**Exercise directions:** Scan the listing below for the word "Mindstorm", then copy each line that has it.

**Data supplied:**

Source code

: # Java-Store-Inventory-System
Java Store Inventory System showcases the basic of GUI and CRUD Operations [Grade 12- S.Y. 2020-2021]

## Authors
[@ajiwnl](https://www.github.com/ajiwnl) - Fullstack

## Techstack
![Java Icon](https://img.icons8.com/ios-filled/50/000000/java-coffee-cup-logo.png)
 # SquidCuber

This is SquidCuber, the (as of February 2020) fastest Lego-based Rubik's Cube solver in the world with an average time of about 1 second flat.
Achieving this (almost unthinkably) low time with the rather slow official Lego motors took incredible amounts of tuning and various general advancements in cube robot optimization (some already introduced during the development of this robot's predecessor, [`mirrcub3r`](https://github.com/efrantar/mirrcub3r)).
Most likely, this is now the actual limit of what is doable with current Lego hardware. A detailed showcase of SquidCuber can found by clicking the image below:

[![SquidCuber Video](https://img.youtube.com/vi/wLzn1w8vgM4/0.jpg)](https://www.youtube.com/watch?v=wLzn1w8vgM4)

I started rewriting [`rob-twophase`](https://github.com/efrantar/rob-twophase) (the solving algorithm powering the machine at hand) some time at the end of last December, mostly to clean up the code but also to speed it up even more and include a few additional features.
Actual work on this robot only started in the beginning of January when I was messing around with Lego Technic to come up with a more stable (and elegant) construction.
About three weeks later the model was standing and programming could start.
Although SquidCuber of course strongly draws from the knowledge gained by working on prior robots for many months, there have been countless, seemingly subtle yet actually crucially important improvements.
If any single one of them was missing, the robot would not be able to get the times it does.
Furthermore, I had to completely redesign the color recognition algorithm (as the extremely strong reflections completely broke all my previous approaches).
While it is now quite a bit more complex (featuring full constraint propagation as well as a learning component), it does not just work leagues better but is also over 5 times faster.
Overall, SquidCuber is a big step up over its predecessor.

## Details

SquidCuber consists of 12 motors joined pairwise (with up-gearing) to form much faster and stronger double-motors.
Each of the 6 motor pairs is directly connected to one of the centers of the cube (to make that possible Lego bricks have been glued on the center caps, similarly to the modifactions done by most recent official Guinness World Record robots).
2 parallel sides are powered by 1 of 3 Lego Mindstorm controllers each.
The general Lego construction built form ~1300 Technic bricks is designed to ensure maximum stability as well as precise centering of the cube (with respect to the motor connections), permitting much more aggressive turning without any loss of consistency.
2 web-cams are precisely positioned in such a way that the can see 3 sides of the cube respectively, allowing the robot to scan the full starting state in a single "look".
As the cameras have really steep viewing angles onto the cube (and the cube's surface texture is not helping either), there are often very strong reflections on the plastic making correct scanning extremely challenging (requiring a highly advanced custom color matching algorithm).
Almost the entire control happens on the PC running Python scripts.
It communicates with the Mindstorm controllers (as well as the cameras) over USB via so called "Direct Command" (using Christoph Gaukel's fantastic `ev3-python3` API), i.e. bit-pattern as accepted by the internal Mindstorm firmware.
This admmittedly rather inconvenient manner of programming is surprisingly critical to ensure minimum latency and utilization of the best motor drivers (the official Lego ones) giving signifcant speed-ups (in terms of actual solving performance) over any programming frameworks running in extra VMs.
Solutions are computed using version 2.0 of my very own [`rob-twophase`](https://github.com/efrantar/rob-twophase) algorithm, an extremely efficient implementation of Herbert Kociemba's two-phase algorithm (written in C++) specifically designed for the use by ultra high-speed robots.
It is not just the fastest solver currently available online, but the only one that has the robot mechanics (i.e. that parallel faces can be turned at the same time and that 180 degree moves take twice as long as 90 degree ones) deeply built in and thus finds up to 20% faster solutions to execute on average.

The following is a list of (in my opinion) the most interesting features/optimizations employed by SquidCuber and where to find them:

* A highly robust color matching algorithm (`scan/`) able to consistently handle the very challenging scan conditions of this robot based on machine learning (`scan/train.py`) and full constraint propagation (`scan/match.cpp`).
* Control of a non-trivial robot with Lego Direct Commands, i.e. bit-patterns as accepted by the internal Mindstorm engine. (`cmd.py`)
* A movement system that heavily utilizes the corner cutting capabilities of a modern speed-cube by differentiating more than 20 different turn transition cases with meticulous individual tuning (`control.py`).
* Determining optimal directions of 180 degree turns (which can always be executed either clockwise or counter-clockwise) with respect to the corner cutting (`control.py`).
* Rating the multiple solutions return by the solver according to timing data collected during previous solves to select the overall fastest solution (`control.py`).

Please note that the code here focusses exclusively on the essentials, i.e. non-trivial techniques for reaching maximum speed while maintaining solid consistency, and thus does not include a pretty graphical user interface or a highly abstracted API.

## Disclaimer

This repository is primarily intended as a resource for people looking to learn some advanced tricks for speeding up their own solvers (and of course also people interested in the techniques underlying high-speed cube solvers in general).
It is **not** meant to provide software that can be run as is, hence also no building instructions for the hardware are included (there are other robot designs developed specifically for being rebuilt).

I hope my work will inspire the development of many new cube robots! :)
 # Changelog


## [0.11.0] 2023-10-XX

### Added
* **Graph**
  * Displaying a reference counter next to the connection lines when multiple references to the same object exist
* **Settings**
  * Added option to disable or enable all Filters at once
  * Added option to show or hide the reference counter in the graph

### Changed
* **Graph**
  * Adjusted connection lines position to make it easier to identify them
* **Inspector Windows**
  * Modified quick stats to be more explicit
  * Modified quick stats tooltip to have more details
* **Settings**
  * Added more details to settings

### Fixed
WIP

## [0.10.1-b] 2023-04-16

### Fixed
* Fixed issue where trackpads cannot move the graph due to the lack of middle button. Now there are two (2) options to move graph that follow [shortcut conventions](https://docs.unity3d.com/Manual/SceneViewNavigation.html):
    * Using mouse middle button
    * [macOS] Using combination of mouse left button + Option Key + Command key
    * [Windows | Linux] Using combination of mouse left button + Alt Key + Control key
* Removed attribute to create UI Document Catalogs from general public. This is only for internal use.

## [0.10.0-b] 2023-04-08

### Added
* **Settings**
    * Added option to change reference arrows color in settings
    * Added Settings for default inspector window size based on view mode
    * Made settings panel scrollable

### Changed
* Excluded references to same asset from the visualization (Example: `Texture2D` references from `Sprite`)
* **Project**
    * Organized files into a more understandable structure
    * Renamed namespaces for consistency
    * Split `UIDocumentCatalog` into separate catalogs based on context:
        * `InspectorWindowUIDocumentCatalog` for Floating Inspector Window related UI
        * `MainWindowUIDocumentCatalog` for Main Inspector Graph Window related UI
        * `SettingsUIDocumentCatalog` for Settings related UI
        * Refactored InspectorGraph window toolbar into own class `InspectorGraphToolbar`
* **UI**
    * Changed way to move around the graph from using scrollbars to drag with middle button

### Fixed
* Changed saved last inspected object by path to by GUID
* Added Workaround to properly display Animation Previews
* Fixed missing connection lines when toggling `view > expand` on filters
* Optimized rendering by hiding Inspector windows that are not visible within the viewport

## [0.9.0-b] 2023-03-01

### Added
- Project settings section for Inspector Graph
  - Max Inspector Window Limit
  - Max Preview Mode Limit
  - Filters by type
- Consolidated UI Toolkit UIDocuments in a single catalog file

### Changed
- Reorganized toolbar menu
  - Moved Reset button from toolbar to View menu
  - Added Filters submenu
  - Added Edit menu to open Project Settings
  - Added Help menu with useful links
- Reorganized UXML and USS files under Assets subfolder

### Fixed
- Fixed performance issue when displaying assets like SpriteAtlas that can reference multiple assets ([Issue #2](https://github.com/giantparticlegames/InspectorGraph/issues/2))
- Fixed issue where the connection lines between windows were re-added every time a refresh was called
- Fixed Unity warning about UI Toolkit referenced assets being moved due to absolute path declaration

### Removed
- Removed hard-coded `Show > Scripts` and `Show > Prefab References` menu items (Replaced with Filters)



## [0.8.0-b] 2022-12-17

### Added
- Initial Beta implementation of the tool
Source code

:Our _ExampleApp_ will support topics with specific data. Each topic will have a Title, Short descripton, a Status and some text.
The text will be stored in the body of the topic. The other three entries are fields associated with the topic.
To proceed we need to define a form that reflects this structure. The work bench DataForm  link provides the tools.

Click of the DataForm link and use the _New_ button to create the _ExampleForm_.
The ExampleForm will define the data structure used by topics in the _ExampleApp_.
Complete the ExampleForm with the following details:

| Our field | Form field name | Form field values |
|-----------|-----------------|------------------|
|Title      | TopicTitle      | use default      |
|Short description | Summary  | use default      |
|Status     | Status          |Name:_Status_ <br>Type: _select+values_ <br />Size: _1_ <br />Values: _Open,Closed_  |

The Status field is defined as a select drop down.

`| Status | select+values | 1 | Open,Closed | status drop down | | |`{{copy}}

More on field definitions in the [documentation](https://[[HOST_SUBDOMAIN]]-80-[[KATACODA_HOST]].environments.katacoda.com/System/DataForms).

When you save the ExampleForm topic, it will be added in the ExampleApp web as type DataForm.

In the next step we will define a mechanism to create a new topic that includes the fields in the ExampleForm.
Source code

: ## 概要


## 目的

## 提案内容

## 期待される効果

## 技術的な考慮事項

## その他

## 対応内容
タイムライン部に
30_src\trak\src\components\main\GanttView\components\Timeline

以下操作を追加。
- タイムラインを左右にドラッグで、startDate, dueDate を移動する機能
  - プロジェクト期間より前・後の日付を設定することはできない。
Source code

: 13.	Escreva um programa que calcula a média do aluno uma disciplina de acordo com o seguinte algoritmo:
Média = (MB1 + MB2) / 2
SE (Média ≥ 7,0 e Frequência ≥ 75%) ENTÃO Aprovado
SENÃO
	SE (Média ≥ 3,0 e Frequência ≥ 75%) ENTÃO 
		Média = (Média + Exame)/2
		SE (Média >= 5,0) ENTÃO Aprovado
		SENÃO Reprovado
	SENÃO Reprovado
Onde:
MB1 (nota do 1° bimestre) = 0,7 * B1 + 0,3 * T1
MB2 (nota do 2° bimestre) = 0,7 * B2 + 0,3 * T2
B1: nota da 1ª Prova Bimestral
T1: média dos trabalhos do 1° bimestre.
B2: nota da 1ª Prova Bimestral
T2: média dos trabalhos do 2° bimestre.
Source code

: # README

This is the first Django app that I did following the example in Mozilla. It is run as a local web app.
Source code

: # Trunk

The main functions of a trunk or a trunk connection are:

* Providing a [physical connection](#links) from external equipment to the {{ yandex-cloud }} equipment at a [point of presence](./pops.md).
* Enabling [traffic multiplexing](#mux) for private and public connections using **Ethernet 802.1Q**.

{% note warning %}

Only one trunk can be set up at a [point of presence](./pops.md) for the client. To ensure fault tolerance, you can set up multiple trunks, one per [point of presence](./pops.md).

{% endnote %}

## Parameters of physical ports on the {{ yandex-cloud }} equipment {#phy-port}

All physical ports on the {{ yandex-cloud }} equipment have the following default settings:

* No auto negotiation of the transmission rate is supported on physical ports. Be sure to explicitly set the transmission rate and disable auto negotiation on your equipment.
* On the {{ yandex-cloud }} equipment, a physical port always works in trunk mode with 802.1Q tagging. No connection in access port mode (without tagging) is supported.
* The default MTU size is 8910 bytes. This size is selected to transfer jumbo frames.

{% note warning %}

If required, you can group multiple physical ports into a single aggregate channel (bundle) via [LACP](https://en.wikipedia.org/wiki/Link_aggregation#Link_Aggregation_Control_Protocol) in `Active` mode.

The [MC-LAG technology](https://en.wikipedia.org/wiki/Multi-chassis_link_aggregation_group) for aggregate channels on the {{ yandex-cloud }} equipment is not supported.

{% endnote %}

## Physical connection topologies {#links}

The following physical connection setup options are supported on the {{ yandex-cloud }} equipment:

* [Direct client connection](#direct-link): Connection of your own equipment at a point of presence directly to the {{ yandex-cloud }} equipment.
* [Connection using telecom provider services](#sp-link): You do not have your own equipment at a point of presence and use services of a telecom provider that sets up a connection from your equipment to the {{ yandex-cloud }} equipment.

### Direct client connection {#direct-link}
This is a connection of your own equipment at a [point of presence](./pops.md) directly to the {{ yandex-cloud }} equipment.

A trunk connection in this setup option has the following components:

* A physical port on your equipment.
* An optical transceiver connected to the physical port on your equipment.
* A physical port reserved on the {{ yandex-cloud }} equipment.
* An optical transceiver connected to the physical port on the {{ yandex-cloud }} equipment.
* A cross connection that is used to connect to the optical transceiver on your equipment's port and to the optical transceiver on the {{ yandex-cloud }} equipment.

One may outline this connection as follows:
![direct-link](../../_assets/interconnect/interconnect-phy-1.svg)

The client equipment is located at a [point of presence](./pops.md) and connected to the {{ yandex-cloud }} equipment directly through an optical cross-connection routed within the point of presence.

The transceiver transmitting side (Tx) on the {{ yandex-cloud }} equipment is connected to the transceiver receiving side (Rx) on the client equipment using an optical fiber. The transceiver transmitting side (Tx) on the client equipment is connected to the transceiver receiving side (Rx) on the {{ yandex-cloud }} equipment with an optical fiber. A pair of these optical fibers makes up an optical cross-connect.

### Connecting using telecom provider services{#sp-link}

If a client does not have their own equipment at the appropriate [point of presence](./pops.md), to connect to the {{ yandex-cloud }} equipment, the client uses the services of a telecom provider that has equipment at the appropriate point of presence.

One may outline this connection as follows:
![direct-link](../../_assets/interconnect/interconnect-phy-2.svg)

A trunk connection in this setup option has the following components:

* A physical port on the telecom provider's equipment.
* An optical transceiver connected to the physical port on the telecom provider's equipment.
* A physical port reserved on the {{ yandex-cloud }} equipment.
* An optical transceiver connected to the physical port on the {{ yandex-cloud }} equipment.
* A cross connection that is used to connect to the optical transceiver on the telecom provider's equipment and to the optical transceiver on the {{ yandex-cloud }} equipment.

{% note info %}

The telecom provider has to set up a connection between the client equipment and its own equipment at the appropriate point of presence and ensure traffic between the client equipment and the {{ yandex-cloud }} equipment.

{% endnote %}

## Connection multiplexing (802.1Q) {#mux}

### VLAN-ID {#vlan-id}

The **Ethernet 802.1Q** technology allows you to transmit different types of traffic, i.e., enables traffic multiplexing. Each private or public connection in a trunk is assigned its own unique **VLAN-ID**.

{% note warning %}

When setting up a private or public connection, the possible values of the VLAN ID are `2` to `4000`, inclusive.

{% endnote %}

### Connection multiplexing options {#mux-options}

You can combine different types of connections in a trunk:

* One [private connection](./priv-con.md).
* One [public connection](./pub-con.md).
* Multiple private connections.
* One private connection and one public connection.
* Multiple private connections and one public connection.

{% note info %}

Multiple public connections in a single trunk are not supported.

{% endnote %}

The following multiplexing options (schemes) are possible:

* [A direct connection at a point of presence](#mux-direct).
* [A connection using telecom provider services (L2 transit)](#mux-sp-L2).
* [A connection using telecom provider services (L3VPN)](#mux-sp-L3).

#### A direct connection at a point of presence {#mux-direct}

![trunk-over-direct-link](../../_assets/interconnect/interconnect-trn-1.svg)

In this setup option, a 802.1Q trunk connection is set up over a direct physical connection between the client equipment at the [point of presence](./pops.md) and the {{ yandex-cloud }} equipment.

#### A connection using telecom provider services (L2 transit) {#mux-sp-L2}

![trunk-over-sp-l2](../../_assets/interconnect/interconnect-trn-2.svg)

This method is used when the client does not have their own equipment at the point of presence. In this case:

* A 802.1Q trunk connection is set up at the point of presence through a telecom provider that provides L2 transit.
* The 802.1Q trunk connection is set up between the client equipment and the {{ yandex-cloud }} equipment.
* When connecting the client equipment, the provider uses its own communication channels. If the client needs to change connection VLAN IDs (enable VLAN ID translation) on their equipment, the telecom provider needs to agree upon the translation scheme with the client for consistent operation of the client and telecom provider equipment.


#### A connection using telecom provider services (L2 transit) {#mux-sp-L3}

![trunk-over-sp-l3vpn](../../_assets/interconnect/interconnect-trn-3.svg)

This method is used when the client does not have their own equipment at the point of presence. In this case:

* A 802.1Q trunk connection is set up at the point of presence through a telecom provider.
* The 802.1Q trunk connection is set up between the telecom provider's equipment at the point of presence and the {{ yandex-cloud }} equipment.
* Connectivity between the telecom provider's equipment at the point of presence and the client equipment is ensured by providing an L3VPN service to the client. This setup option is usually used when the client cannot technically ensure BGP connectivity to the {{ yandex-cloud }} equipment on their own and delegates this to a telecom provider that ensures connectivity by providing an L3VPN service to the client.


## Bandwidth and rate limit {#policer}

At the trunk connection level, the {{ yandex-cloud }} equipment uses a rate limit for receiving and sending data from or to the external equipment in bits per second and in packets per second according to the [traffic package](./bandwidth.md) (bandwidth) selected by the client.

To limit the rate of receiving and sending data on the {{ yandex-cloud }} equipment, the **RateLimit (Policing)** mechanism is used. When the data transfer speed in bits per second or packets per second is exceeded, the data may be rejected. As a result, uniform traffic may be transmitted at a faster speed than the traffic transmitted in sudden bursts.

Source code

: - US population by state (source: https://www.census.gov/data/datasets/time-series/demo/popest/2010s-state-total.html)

**Answer box:**
2 parallel sides are powered by 1 of 3 Lego Mindstorm controllers each.
It communicates with the Mindstorm controllers (as well as the cameras) over USB via so called "Direct Command" (using Christoph Gaukel's fantastic `ev3-python3` API), i.e. bit-pattern as accepted by the internal Mindstorm firmware.
* Control of a non-trivial robot with Lego Direct Commands, i.e. bit-patterns as accepted by the internal Mindstorm engine. (`cmd.py`)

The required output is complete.